- **Task requirements**:
In the records, from the start through the line containing "Få nyhedsbrev", rename "Rådgivning" to "Vejledning". Give back only those lines, unchanged otherwise and without the pictures.

***** Data provided *****

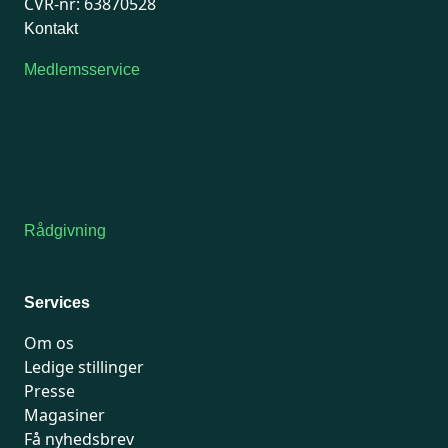
CVR-nr: 63870528
Kontakt
Medlemsservice
Man-tirsdag: kl. 9-12
Onsdag: Lukket
Tors-fredag: kl. 9-12
7741 7741
Kontakt medlemsservice
Rådgivning
For medlemmer: 7741 7777
Man-fredag 9-15
Services
Om os
Ledige stillinger
Presse
Magasiner
Få nyhedsbrev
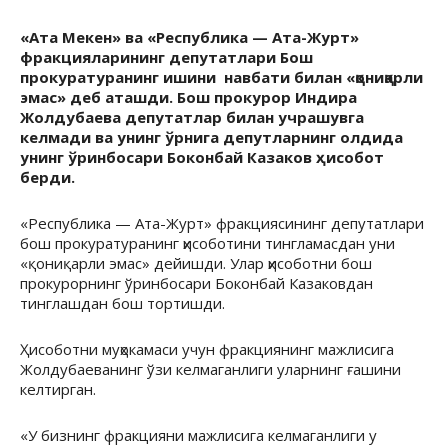
«Ата Мекен» ва «Республика — Ата-Журт»
фракцияларининг депутатлари Бош
прокуратуранинг ишини навбати билан «қониқарли
эмас» деб аташди. Бош прокурор Индира
Жолдубаева депутатлар билан учрашувга
келмади ва унинг ўрнига депутларнинг олдида
унинг ўринбосари Боконбай Казаков ҳисобот
берди.
«Республика — Ата-Журт» фракциясининг депутатлари
бош прокуратуранинг ҳисоботини тингламасдан уни
«қониқарли эмас» дейишди. Улар ҳисоботни бош
прокурорнинг ўринбосари Боконбай Казаковдан
тинглашдан бош тортишди.
Ҳисоботни муҳокамаси учун фракциянинг мажлисига
Жолдубаеванинг ўзи келмаганлиги уларнинг ғашини
келтирган.
«У бизнинг фракцияни мажлисига келмаганлиги у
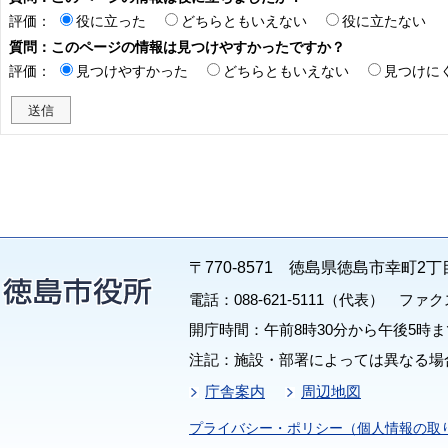
評価：
役に立った
どちらともいえない
役に立たない
質問：このページの情報は見つけやすかったですか？
評価：
見つけやすかった
どちらともいえない
見つけに
〒770-8571 徳島県徳島市幸町2丁
電話：088-621-5111（代表） ファクス：
開庁時間：午前8時30分から午後5時ま
注記：施設・部署によっては異なる場
庁舎案内
周辺地図
プライバシー・ポリシー（個人情報の取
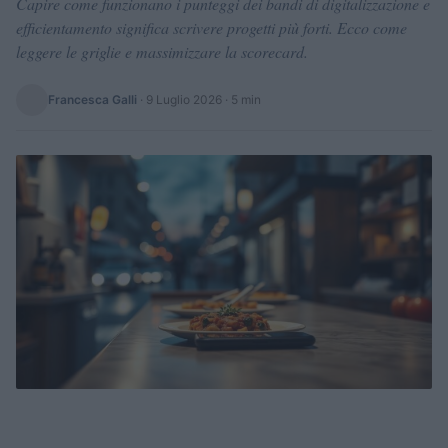
Capire come funzionano i punteggi dei bandi di digitalizzazione e
efficientamento significa scrivere progetti più forti. Ecco come
leggere le griglie e massimizzare la scorecard.
Francesca Galli
·
9 Luglio 2026
· 5 min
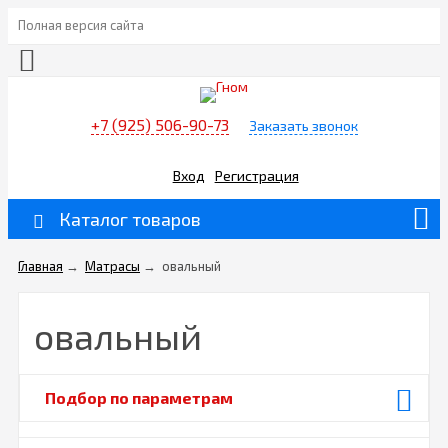
Полная версия сайта
+7 (925) 506-90-73
Заказать звонок
Вход
Регистрация
Каталог товаров
Главная
→
Матрасы
→
овальный
овальный
Подбор по параметрам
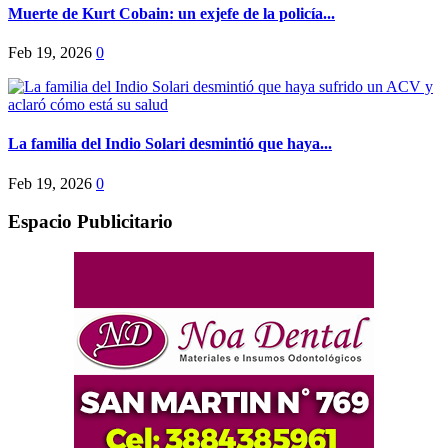
Muerte de Kurt Cobain: un exjefe de la policía...
Feb 19, 2026
0
La familia del Indio Solari desmintió que haya...
Feb 19, 2026
0
Espacio Publicitario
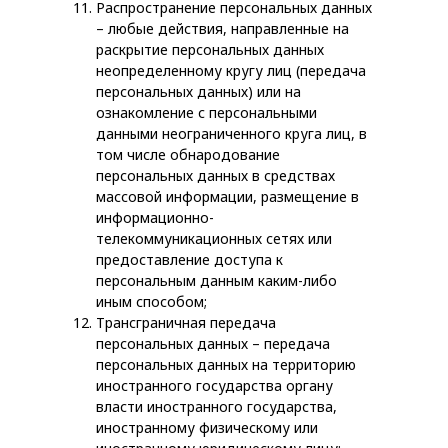
Распространение персональных данных
– любые действия, направленные на
раскрытие персональных данных
неопределенному кругу лиц (передача
персональных данных) или на
ознакомление с персональными
данными неограниченного круга лиц, в
том числе обнародование
персональных данных в средствах
массовой информации, размещение в
информационно-
телекоммуникационных сетях или
предоставление доступа к
персональным данным каким-либо
иным способом;
Трансграничная передача
персональных данных – передача
персональных данных на территорию
иностранного государства органу
власти иностранного государства,
иностранному физическому или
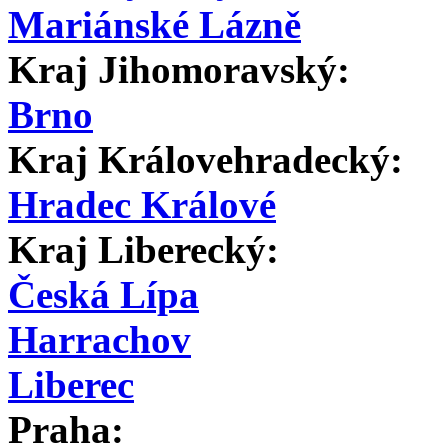
Mariánské Lázně
Kraj Jihomoravský:
Brno
Kraj Královehradecký:
Hradec Králové
Kraj Liberecký:
Česká Lípa
Harrachov
Liberec
Praha:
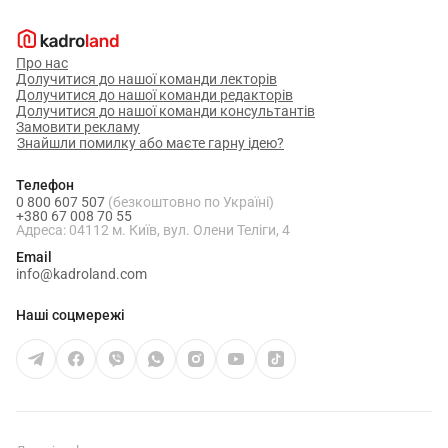
Про нас
Долучитися до нашої команди лекторів
Долучитися до нашої команди редакторів
Долучитися до нашої команди консультантів
Замовити рекламу
Знайшли помилку або маєте гарну ідею?
Телефон
0 800 607 507
(безкоштовно по Україні)
+380 67 008 70 55
Адреса: 04112 м. Київ, вул. Олени Теліги, 4
Email
info@kadroland.com
Наші соцмережі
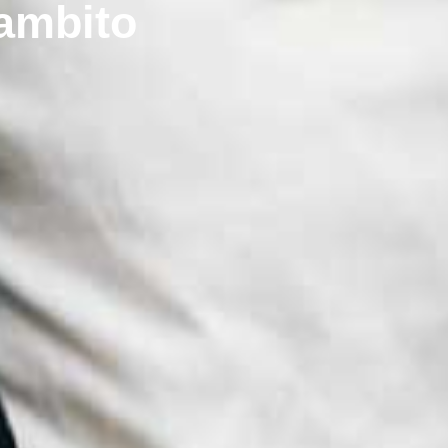
Guadagna
 ambito
passioni,
vivere al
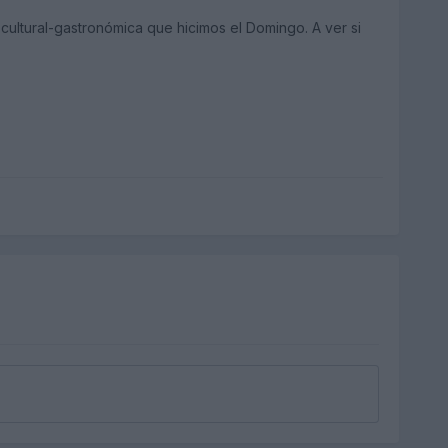
 cultural-gastronómica que hicimos el Domingo. A ver si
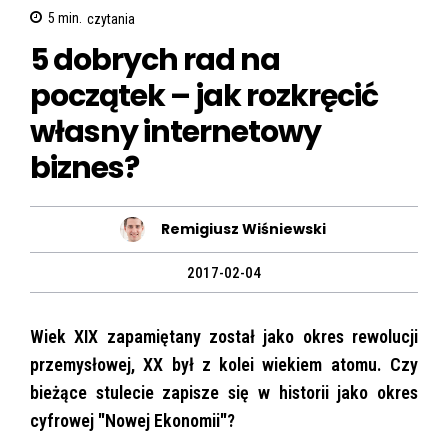
5
min.
czytania
5 dobrych rad na
początek – jak rozkręcić
własny internetowy
biznes?
Remigiusz Wiśniewski
2017-02-04
Wiek XIX zapamiętany został jako okres rewolucji
przemysłowej, XX był z kolei wiekiem atomu. Czy
bieżące stulecie zapisze się w historii jako okres
cyfrowej "Nowej Ekonomii"?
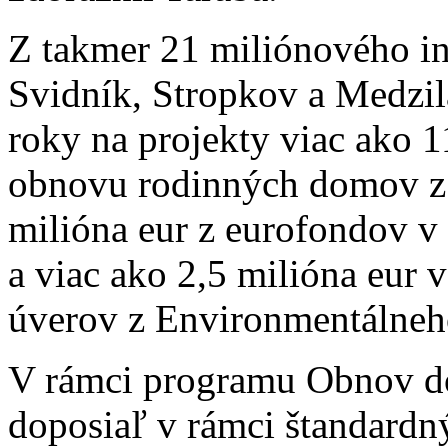
Z takmer 21 miliónového in
Svidník, Stropkov a Medzil
roky na projekty viac ako 1
obnovu rodinných domov z
milióna eur z eurofondov 
a viac ako 2,5 milióna eur
úverov z Environmentálneh
V rámci programu Obnov do
doposiaľ v rámci štandardn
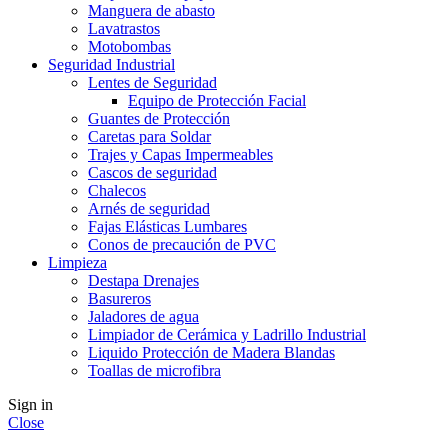
Manguera de abasto
Lavatrastos
Motobombas
Seguridad Industrial
Lentes de Seguridad
Equipo de Protección Facial
Guantes de Protección
Caretas para Soldar
Trajes y Capas Impermeables
Cascos de seguridad
Chalecos
Arnés de seguridad
Fajas Elásticas Lumbares
Conos de precaución de PVC
Limpieza
Destapa Drenajes
Basureros
Jaladores de agua
Limpiador de Cerámica y Ladrillo Industrial
Liquido Protección de Madera Blandas
Toallas de microfibra
Sign in
Close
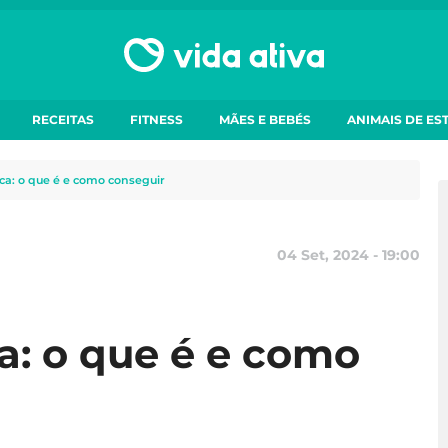
RECEITAS
FITNESS
MÃES E BEBÉS
ANIMAIS DE ES
ica: o que é e como conseguir
04 Set, 2024 - 19:00
ca: o que é e como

*****

- **Output of the task**:
CVR-nr: 63870528
Kontakt
Medlemsservice
Man-tirsdag: kl. 9-12
Onsdag: Lukket
Tors-fredag: kl. 9-12
7741 7741
Kontakt medlemsservice
Vejledning
For medlemmer: 7741 7777
Man-fredag 9-15
Services
Om os
Ledige stillinger
Presse
Magasiner
Få nyhedsbrev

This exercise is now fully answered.